There is epidemiological evidence that selenium intake may be related to a reduced risk of coronary artery disease. In areas of the country with a high level of selenium in the soil, there seems to be a lower incidence of this disease.
One of the most exciting new findings is selenium’s potential role in fighting Alzheimer’s. As Dr. Geoffrey Harris notes:
Two recent studies have identified that selenium is crucial to preserving brain function and preventing age-related cognitive decline. One study of 2000 rural Chinese aged 65 and over found an association between low selenium levels and poorer performance on cognitive tests. This study, from the Indiana University Department of Medicine, looked at this group of Chinese individuals because over 70% of the study participants have lived in the same village since birth.
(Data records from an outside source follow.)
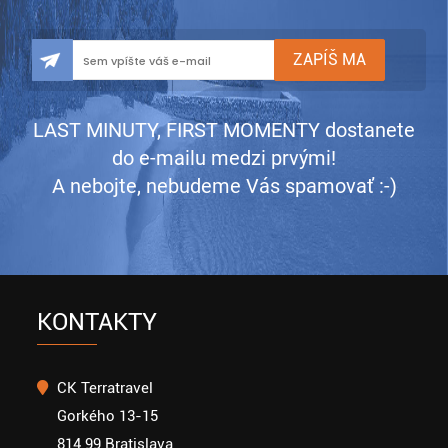
LAST MINUTY, FIRST MOMENTY dostanete
do e-mailu medzi prvými!
A nebojte, nebudeme Vás spamovať :-)
KONTAKTY
CK Terratravel
Gorkého 13-15
814 99 Bratislava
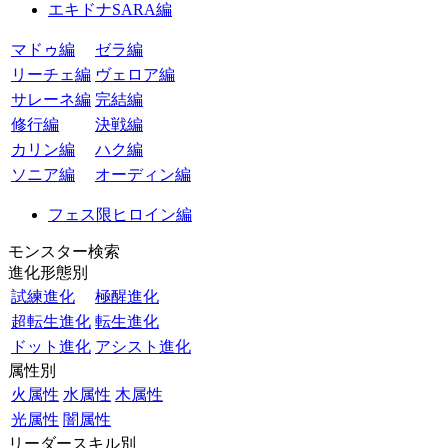
エキドナSARA編
マドゥ編
ゼラ編
リーチェ編
ヴェロア編
サレーネ編
完結編
修行編
決戦編
カリン編
ハク編
ソニア編
オーディン編
フェス限ヒロイン編
モンスター検索
進化形態別
試練進化
極醒進化
超転生進化
転生進化
ドット進化
アシスト進化
属性別
火属性
水属性
木属性
光属性
闇属性
リーダースキル別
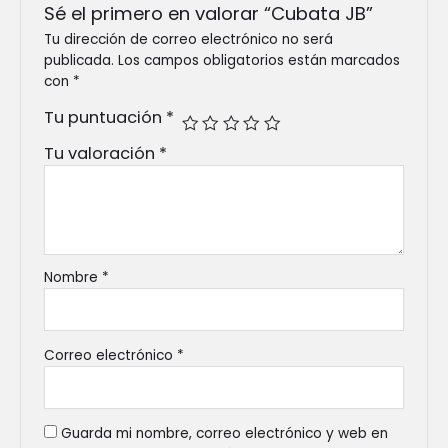
Sé el primero en valorar “Cubata JB”
Tu dirección de correo electrónico no será
publicada.
Los campos obligatorios están marcados
con
*
Tu puntuación
*
Tu valoración
*
Nombre
*
Correo electrónico
*
Guarda mi nombre, correo electrónico y web en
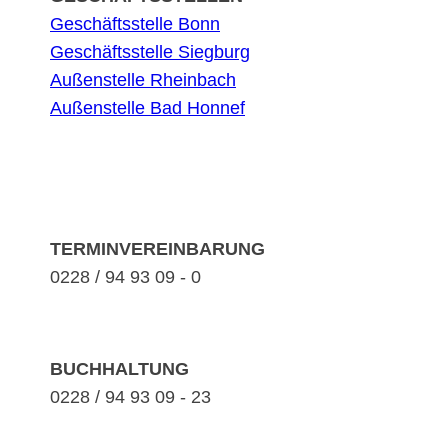
Geschäftsstelle Bonn
Geschäftsstelle Siegburg
Außenstelle Rheinbach
Außenstelle Bad Honnef
TERMINVEREINBARUNG
0228 / 94 93 09 - 0
BUCHHALTUNG
0228 / 94 93 09 - 23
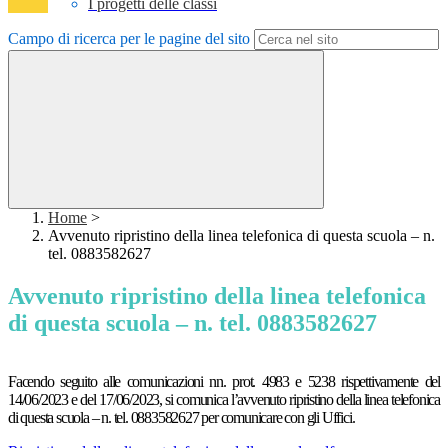
I progetti delle classi
Campo di ricerca per le pagine del sito
Home
>
Avvenuto ripristino della linea telefonica di questa scuola – n.
tel. 0883582627
Avvenuto ripristino della linea telefonica
di questa scuola – n. tel. 0883582627
Facendo seguito alle comunicazioni nn. prot. 4983 e 5238 rispettivamente del
14/06/2023 e del 17/06/2023, si comunica l’avvenuto ripristino della linea telefonica
di questa scuola – n. tel. 0883582627 per comunicare con gli Uffici.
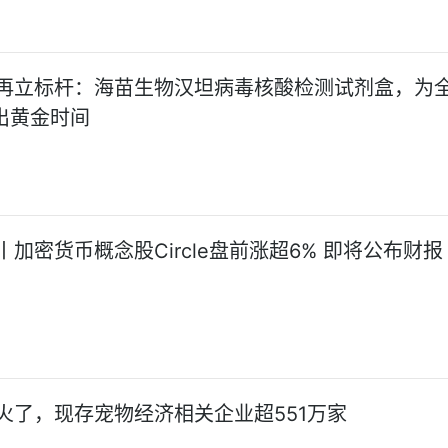
再立标杆：海苗生物汉坦病毒核酸检测试剂盒，为
抢出黄金时间
加密货币概念股Circle盘前涨超6% 即将公布财报
火了，现存宠物经济相关企业超551万家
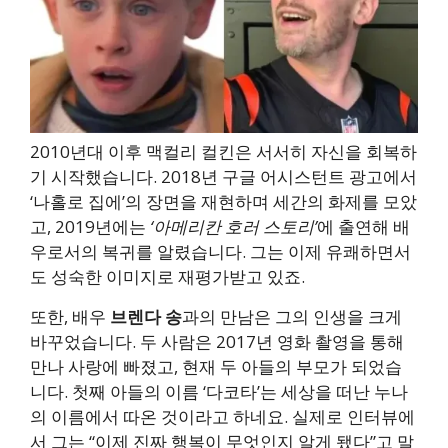
2010년대 이후 맥컬리 컬킨은 서서히 자신을 회복하
기 시작했습니다. 2018년 구글 어시스턴트 광고에서
‘나홀로 집에’의 장면을 재현하며 세간의 화제를 모았
고, 2019년에는
‘아메리칸 호러 스토리’
에 출연해 배
우로서의 복귀를 알렸습니다. 그는 이제 유쾌하면서
도 성숙한 이미지로 재평가받고 있죠.
또한, 배우
브렌다 송
과의 만남은 그의 인생을 크게
바꾸었습니다. 두 사람은 2017년 영화 촬영을 통해
만나 사랑에 빠졌고, 현재 두 아들의 부모가 되었습
니다. 첫째 아들의 이름 ‘다코타’는 세상을 떠난 누나
의 이름에서 따온 것이라고 하네요. 실제로 인터뷰에
서 그는 “이제 진짜 행복이 무엇인지 알게 됐다”고 말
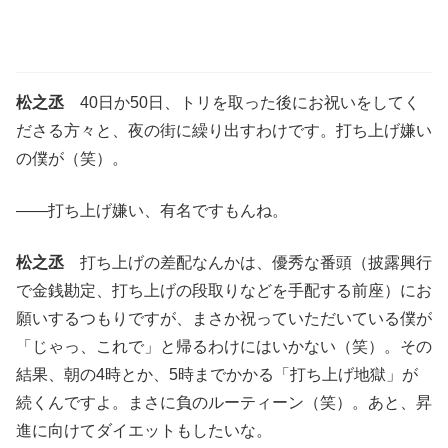
松之丞
40日か50日、トリを取った後にお祝いをしてく
ださる方々と、夜の街に繰り出すわけです。打ち上げ嫌い
の僕が（笑）。
――打ち上げ嫌い、有名ですもんね。
松之丞
打ち上げの差配なんかは、優秀な番頭（披露興行
で金銭勘定、打ち上げの段取りなどを手配する前座）にお
願いするつもりですが、まさか祝っていただいている僕が
「じゃっ、これで」と帰るわけにはいかない（笑）。その
結果、朝の4時とか、5時までかかる「打ち上げ地獄」が
続くんですよ。まさに負のルーティーン（笑）。あと、昇
進に向けてダイエットもしたいな。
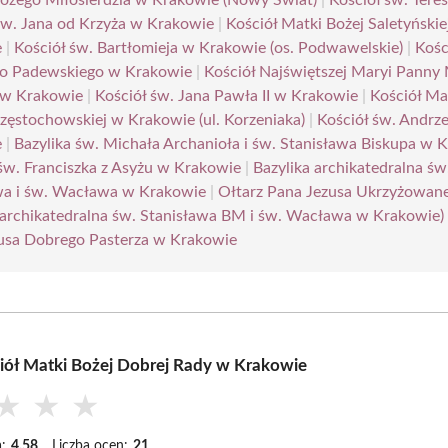
 św. Jana od Krzyża w Krakowie
|
Kościół Matki Bożej Saletyńskie
e
|
Kościół św. Bartłomieja w Krakowie (os. Podwawelskie)
|
Kośc
o Padewskiego w Krakowie
|
Kościół Najświętszej Maryi Panny
 w Krakowie
|
Kościół św. Jana Pawła II w Krakowie
|
Kościół Ma
Częstochowskiej w Krakowie (ul. Korzeniaka)
|
Kościół św. Andrz
e
|
Bazylika św. Michała Archanioła i św. Stanisława Biskupa w 
 św. Franciszka z Asyżu w Krakowie
|
Bazylika archikatedralna św
wa i św. Wacława w Krakowie
|
Ołtarz Pana Jezusa Ukrzyżowan
a archikatedralna św. Stanisława BM i św. Wacława w Krakowie)
usa Dobrego Pasterza w Krakowie
iół Matki Bożej Dobrej Rady w Krakowie
★
★
★
:
4.58
Liczba ocen:
21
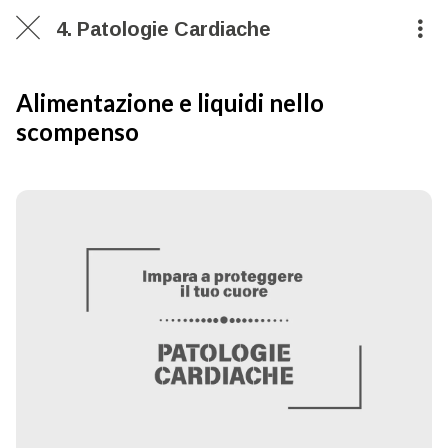
4. Patologie Cardiache
Alimentazione e liquidi nello
scompenso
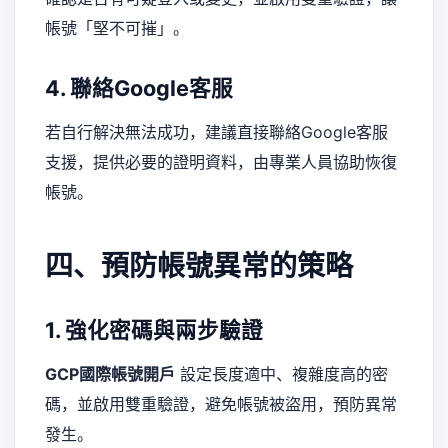
帳號「堅不可摧」。
4. 聯絡Google客服
若自行解決無法成功，建議直接聯絡Google客服
支援，提供必要的證明資料，由專業人員協助恢復
帳號。
四、預防帳號異常的策略
1. 強化密碼與兩步驗證
GCP國際帳號開戶
設定長度適中、複雜度高的密
碼，並啟用雙重驗證，避免帳號被盜用，預防異常
發生。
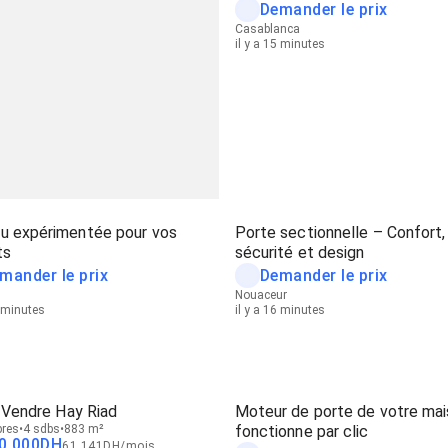
Demander le prix
Casablanca
il y a 15 minutes
u expérimentée pour vos
Porte sectionnelle – Confort,
ts
sécurité et design
mander le prix
Demander le prix
Nouaceur
6 minutes
il y a 16 minutes
à Vendre Hay Riad
Moteur de porte de votre ma
res
4 sdbs
883 m²
fonctionne par clic
0 000
DH
61 141
DH
/
mois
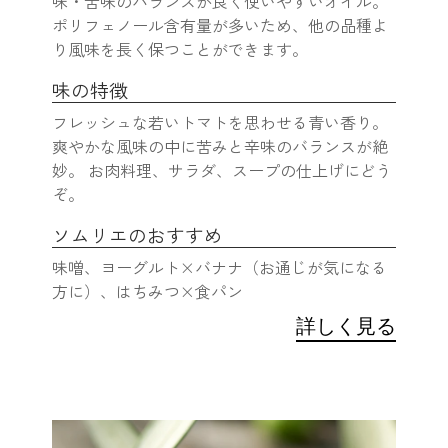
味・苦味のバランスが良く使いやすいオイル。
ポリフェノール含有量が多いため、他の品種よ
り風味を長く保つことができます。
味の特徴
フレッシュな若いトマトを思わせる青い香り。
爽やかな風味の中に苦みと辛味のバランスが絶
妙。 お肉料理、サラダ、スープの仕上げにどう
ぞ。
ソムリエのおすすめ
味噌、ヨーグルト×バナナ（お通じが気になる
方に）、はちみつ×食パン
詳しく見る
By finding a group of people who have similar lifetime environmental exposures, the researchers could find dietary variables that were associated with the development of cognitive decline. Another study from the University of Montpellier in France found that selenium levels tend to decrease with age in most people. However, the most important observation from this study was that individuals with the greatest drop in selenium levels also had the highest risk of cognitive decline.
Good sources of selenium include Brazil nuts, tuna, salmon and turkey.